**Exercise details:** Produce a word-for-word copy of the data that follows, excluding images.

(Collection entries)
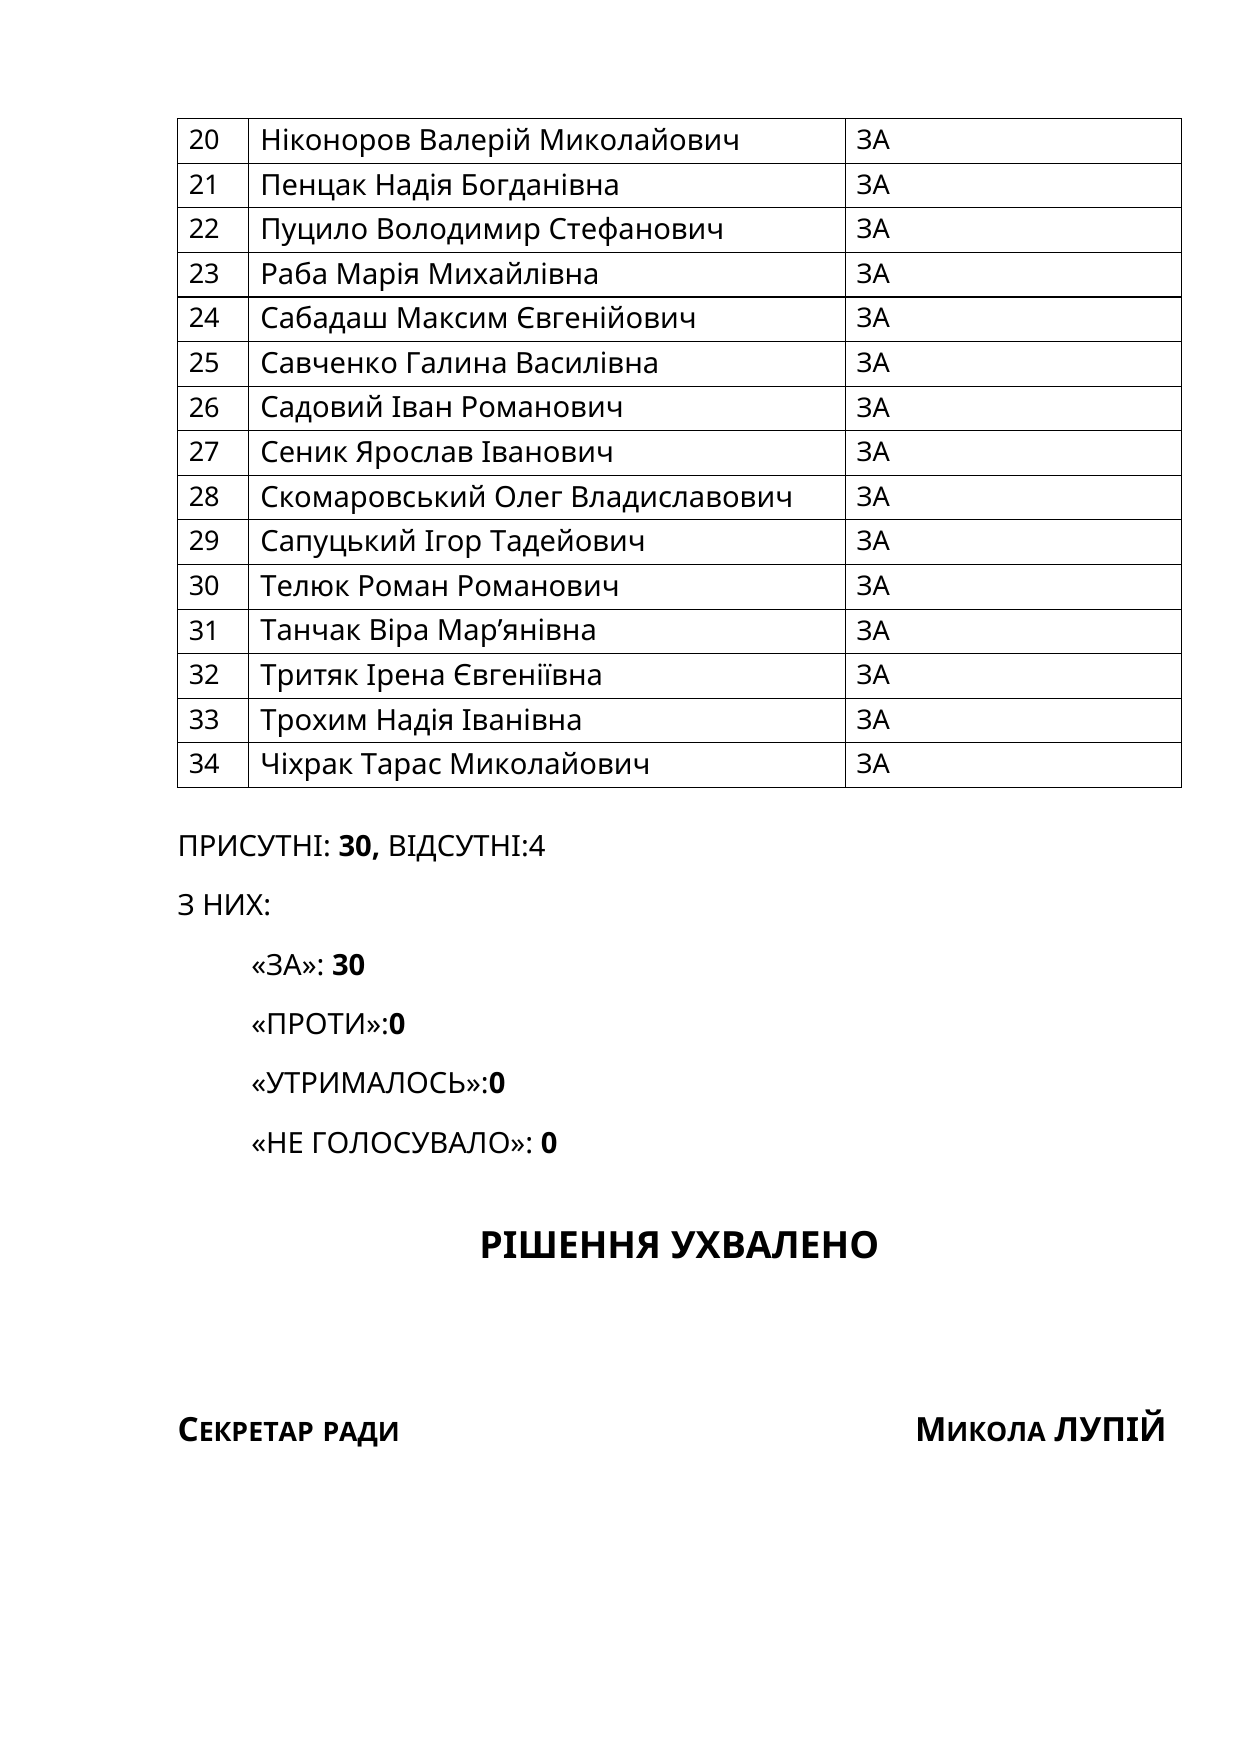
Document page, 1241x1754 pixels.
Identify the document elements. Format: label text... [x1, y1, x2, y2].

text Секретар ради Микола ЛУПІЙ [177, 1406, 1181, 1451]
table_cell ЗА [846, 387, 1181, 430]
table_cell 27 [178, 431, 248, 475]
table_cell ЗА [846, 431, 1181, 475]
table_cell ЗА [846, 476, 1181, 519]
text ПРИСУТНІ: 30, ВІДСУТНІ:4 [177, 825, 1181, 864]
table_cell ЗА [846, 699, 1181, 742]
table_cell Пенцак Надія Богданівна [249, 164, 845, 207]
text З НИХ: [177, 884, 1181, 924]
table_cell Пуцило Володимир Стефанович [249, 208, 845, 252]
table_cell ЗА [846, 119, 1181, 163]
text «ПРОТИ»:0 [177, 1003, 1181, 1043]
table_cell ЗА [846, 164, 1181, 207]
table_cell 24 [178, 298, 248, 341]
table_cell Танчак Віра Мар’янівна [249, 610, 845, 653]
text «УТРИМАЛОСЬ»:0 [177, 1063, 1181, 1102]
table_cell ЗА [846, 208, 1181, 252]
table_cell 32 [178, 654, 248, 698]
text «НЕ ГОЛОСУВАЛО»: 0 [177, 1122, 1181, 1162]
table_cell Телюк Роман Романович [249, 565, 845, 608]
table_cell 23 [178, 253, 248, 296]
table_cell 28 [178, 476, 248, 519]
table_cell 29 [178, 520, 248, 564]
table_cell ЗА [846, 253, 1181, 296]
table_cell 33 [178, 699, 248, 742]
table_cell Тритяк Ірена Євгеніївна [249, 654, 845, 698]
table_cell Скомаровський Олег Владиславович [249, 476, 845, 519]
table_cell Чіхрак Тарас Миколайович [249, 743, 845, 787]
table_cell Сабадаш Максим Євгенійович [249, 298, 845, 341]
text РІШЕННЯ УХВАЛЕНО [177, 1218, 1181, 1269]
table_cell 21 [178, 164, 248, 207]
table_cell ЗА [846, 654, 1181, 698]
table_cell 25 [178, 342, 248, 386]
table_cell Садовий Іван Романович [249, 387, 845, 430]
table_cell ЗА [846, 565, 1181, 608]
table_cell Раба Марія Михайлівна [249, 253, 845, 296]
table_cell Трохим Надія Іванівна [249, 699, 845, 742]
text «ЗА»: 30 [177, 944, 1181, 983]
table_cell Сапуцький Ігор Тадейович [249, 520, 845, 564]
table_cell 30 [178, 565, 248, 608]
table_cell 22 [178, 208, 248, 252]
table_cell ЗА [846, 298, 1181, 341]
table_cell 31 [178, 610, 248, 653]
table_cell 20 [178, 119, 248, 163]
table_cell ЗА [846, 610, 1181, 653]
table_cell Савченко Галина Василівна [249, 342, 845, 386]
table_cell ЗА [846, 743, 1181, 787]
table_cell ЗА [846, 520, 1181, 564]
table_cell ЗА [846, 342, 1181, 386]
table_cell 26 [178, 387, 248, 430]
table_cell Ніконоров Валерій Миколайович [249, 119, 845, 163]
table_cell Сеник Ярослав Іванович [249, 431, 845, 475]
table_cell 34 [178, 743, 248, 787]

**Answer to this problem:**
Document page, 1241x1754 pixels.
Identify the document elements. Format: label text... [x1, y1, x2, y2].

text Секретар ради Микола ЛУПІЙ [177, 1406, 1181, 1451]
table_cell ЗА [846, 387, 1181, 430]
table_cell 27 [178, 431, 248, 475]
table_cell ЗА [846, 431, 1181, 475]
table_cell ЗА [846, 476, 1181, 519]
text ПРИСУТНІ: 30, ВІДСУТНІ:4 [177, 825, 1181, 864]
table_cell ЗА [846, 699, 1181, 742]
table_cell Пенцак Надія Богданівна [249, 164, 845, 207]
text З НИХ: [177, 884, 1181, 924]
table_cell Пуцило Володимир Стефанович [249, 208, 845, 252]
table_cell ЗА [846, 119, 1181, 163]
text «ПРОТИ»:0 [177, 1003, 1181, 1043]
table_cell ЗА [846, 164, 1181, 207]
table_cell 24 [178, 298, 248, 341]
table_cell Танчак Віра Мар’янівна [249, 610, 845, 653]
text «УТРИМАЛОСЬ»:0 [177, 1063, 1181, 1102]
table_cell ЗА [846, 208, 1181, 252]
table_cell 32 [178, 654, 248, 698]
text «НЕ ГОЛОСУВАЛО»: 0 [177, 1122, 1181, 1162]
table_cell Телюк Роман Романович [249, 565, 845, 608]
table_cell 23 [178, 253, 248, 296]
table_cell 28 [178, 476, 248, 519]
table_cell 29 [178, 520, 248, 564]
table_cell ЗА [846, 253, 1181, 296]
table_cell 33 [178, 699, 248, 742]
table_cell Тритяк Ірена Євгеніївна [249, 654, 845, 698]
table_cell Скомаровський Олег Владиславович [249, 476, 845, 519]
table_cell Чіхрак Тарас Миколайович [249, 743, 845, 787]
table_cell Сабадаш Максим Євгенійович [249, 298, 845, 341]
text РІШЕННЯ УХВАЛЕНО [177, 1218, 1181, 1269]
table_cell 21 [178, 164, 248, 207]
table_cell ЗА [846, 654, 1181, 698]
table_cell 25 [178, 342, 248, 386]
table_cell Садовий Іван Романович [249, 387, 845, 430]
table_cell ЗА [846, 565, 1181, 608]
table_cell Раба Марія Михайлівна [249, 253, 845, 296]
table_cell Трохим Надія Іванівна [249, 699, 845, 742]
text «ЗА»: 30 [177, 944, 1181, 983]
table_cell Сапуцький Ігор Тадейович [249, 520, 845, 564]
table_cell 30 [178, 565, 248, 608]
table_cell 22 [178, 208, 248, 252]
table_cell ЗА [846, 298, 1181, 341]
table_cell 31 [178, 610, 248, 653]
table_cell 20 [178, 119, 248, 163]
table_cell ЗА [846, 610, 1181, 653]
table_cell Савченко Галина Василівна [249, 342, 845, 386]
table_cell ЗА [846, 743, 1181, 787]
table_cell ЗА [846, 520, 1181, 564]
table_cell ЗА [846, 342, 1181, 386]
table_cell 26 [178, 387, 248, 430]
table_cell Ніконоров Валерій Миколайович [249, 119, 845, 163]
table_cell Сеник Ярослав Іванович [249, 431, 845, 475]
table_cell 34 [178, 743, 248, 787]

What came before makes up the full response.